| What the task requires |
For this exercise, restate word for word only the lines from the first line of the data to the line containing "оборудования. Кроме того, р".

Stored items from a collection:
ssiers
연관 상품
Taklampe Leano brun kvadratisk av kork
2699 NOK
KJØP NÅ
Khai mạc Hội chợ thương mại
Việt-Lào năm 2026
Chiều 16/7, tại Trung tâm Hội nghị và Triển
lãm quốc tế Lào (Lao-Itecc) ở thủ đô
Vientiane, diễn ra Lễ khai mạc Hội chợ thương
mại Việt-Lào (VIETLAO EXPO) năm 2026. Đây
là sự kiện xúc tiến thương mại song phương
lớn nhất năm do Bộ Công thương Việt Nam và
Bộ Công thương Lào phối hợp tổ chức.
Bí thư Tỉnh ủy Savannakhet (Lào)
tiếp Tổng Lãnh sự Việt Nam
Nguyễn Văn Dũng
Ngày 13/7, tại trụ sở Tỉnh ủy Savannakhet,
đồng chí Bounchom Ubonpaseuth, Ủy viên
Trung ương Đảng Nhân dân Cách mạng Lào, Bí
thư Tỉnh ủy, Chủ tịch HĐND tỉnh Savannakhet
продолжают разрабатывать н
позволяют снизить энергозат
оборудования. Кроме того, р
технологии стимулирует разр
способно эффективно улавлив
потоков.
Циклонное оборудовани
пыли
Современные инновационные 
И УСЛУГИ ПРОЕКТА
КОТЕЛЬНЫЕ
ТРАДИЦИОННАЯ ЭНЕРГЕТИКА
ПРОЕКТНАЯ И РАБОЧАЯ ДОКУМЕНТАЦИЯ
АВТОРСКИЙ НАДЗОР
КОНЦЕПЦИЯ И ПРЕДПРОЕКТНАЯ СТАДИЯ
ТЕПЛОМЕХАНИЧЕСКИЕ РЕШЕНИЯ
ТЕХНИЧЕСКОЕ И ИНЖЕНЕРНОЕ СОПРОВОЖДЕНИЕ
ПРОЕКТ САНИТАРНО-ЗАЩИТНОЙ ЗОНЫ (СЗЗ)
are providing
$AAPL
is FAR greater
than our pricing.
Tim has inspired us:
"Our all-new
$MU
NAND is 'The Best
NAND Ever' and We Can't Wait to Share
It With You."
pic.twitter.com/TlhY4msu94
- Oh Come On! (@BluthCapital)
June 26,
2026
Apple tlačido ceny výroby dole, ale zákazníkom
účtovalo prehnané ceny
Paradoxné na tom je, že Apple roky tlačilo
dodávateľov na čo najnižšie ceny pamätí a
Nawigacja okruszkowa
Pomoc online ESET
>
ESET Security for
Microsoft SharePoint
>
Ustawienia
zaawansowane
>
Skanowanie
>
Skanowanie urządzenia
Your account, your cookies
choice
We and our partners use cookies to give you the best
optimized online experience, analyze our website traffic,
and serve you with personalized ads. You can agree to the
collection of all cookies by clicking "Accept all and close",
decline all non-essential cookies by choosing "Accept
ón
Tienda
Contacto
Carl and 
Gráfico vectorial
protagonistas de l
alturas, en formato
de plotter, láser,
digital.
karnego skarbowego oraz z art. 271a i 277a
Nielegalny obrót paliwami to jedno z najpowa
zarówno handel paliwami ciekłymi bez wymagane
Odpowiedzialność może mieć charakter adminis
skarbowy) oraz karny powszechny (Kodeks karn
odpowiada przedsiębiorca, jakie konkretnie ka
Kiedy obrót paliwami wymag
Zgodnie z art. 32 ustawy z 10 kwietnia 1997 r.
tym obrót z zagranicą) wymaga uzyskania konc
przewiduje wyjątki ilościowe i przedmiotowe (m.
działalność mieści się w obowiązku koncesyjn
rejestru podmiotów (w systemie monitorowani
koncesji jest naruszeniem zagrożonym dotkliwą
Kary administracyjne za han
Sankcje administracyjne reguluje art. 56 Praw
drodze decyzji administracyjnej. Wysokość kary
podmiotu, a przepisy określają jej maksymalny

| Solution for this problem |
ssiers
연관 상품
Taklampe Leano brun kvadratisk av kork
2699 NOK
KJØP NÅ
Khai mạc Hội chợ thương mại
Việt-Lào năm 2026
Chiều 16/7, tại Trung tâm Hội nghị và Triển
lãm quốc tế Lào (Lao-Itecc) ở thủ đô
Vientiane, diễn ra Lễ khai mạc Hội chợ thương
mại Việt-Lào (VIETLAO EXPO) năm 2026. Đây
là sự kiện xúc tiến thương mại song phương
lớn nhất năm do Bộ Công thương Việt Nam và
Bộ Công thương Lào phối hợp tổ chức.
Bí thư Tỉnh ủy Savannakhet (Lào)
tiếp Tổng Lãnh sự Việt Nam
Nguyễn Văn Dũng
Ngày 13/7, tại trụ sở Tỉnh ủy Savannakhet,
đồng chí Bounchom Ubonpaseuth, Ủy viên
Trung ương Đảng Nhân dân Cách mạng Lào, Bí
thư Tỉnh ủy, Chủ tịch HĐND tỉnh Savannakhet
продолжают разрабатывать н
позволяют снизить энергозат
оборудования. Кроме того, р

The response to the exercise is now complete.